PROBLEM REQUIREMENTS: Omitting any pictures, transcribe the entries below exactly.

EXCERPTED DATA:
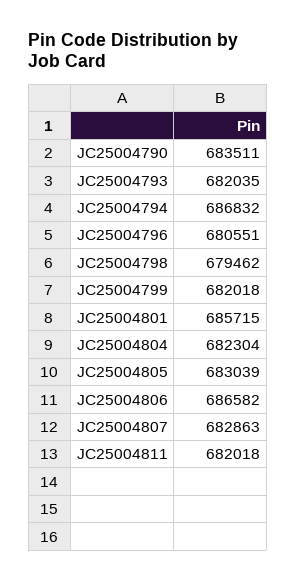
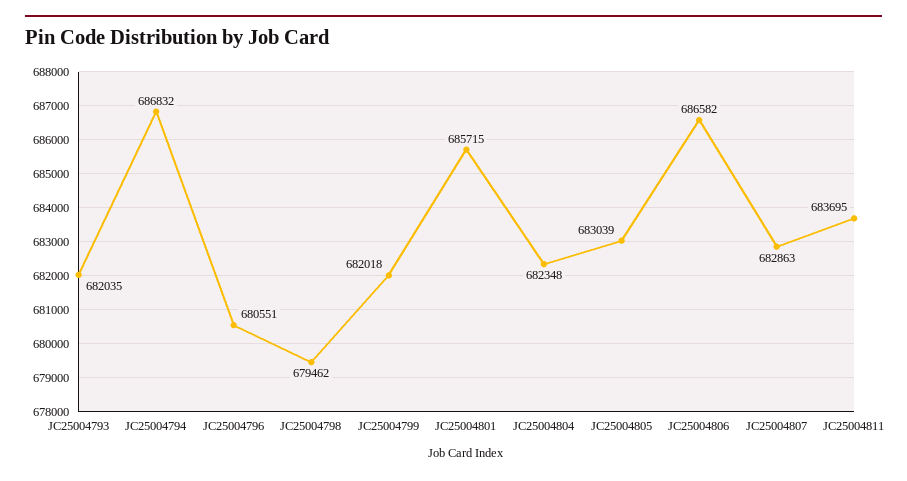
  {
-   "JC25004790": 683511,
    "JC25004793": 682035,
    "JC25004794": 686832,
    "JC25004796": 680551,
    "JC25004798": 679462,
    "JC25004799": 682018,
    "JC25004801": 685715,
-   "JC25004804": 682304,
+   "JC25004804": 682348,
    "JC25004805": 683039,
    "JC25004806": 686582,
    "JC25004807": 682863,
-   "JC25004811": 682018
+   "JC25004811": 683695
  }

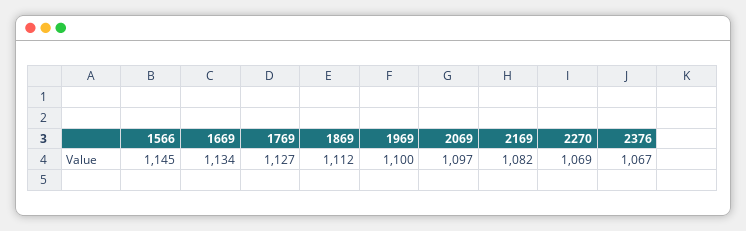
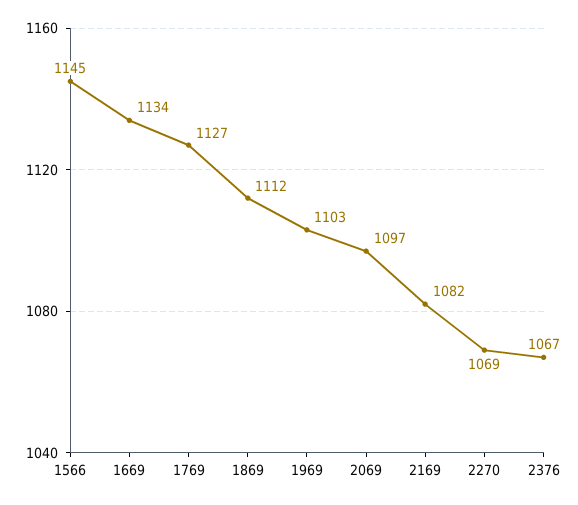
  {
    "1566": 1145,
    "1669": 1134,
    "1769": 1127,
    "1869": 1112,
-   "1969": 1100,
+   "1969": 1103,
    "2069": 1097,
    "2169": 1082,
    "2270": 1069,
    "2376": 1067
  }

WRITTEN REPLY:
  {
-   "JC25004790": 683511,
    "JC25004793": 682035,
    "JC25004794": 686832,
    "JC25004796": 680551,
    "JC25004798": 679462,
    "JC25004799": 682018,
    "JC25004801": 685715,
-   "JC25004804": 682304,
+   "JC25004804": 682348,
    "JC25004805": 683039,
    "JC25004806": 686582,
    "JC25004807": 682863,
-   "JC25004811": 682018
+   "JC25004811": 683695
  }

  {
    "1566": 1145,
    "1669": 1134,
    "1769": 1127,
    "1869": 1112,
-   "1969": 1100,
+   "1969": 1103,
    "2069": 1097,
    "2169": 1082,
    "2270": 1069,
    "2376": 1067
  }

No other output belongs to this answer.